- WHAT IS REQUIRED -
Lines to return, exactly: from the line with "Hardcover-Buchproduktion" to the line with "Weiterführung Druck & Verpackung Scherl" in the entries below, both included.

- DATA UNDER STUDY -
##########

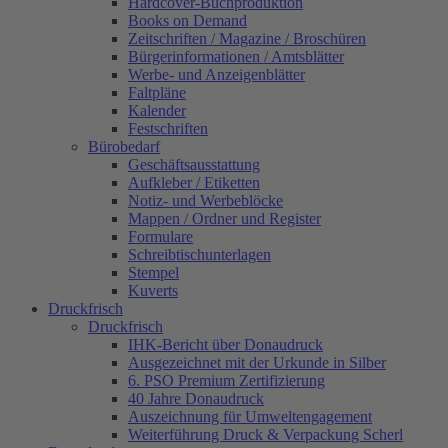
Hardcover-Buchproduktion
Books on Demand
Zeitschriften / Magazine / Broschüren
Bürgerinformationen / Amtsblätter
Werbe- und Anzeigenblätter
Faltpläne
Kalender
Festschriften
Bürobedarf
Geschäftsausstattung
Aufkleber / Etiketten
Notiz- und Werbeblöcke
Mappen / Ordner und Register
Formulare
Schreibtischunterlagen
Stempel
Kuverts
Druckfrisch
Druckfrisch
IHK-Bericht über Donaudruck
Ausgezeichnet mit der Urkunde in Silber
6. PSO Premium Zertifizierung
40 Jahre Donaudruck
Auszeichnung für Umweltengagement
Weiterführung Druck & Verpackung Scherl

##########

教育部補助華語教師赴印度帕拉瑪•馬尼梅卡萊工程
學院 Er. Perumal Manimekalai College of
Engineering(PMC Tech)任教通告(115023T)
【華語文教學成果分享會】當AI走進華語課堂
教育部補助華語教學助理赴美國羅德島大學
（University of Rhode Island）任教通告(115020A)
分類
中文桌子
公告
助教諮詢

##########

- ANSWER SPACE -
Hardcover-Buchproduktion
Books on Demand
Zeitschriften / Magazine / Broschüren
Bürgerinformationen / Amtsblätter
Werbe- und Anzeigenblätter
Faltpläne
Kalender
Festschriften
Bürobedarf
Geschäftsausstattung
Aufkleber / Etiketten
Notiz- und Werbeblöcke
Mappen / Ordner und Register
Formulare
Schreibtischunterlagen
Stempel
Kuverts
Druckfrisch
Druckfrisch
IHK-Bericht über Donaudruck
Ausgezeichnet mit der Urkunde in Silber
6. PSO Premium Zertifizierung
40 Jahre Donaudruck
Auszeichnung für Umweltengagement
Weiterführung Druck & Verpackung Scherl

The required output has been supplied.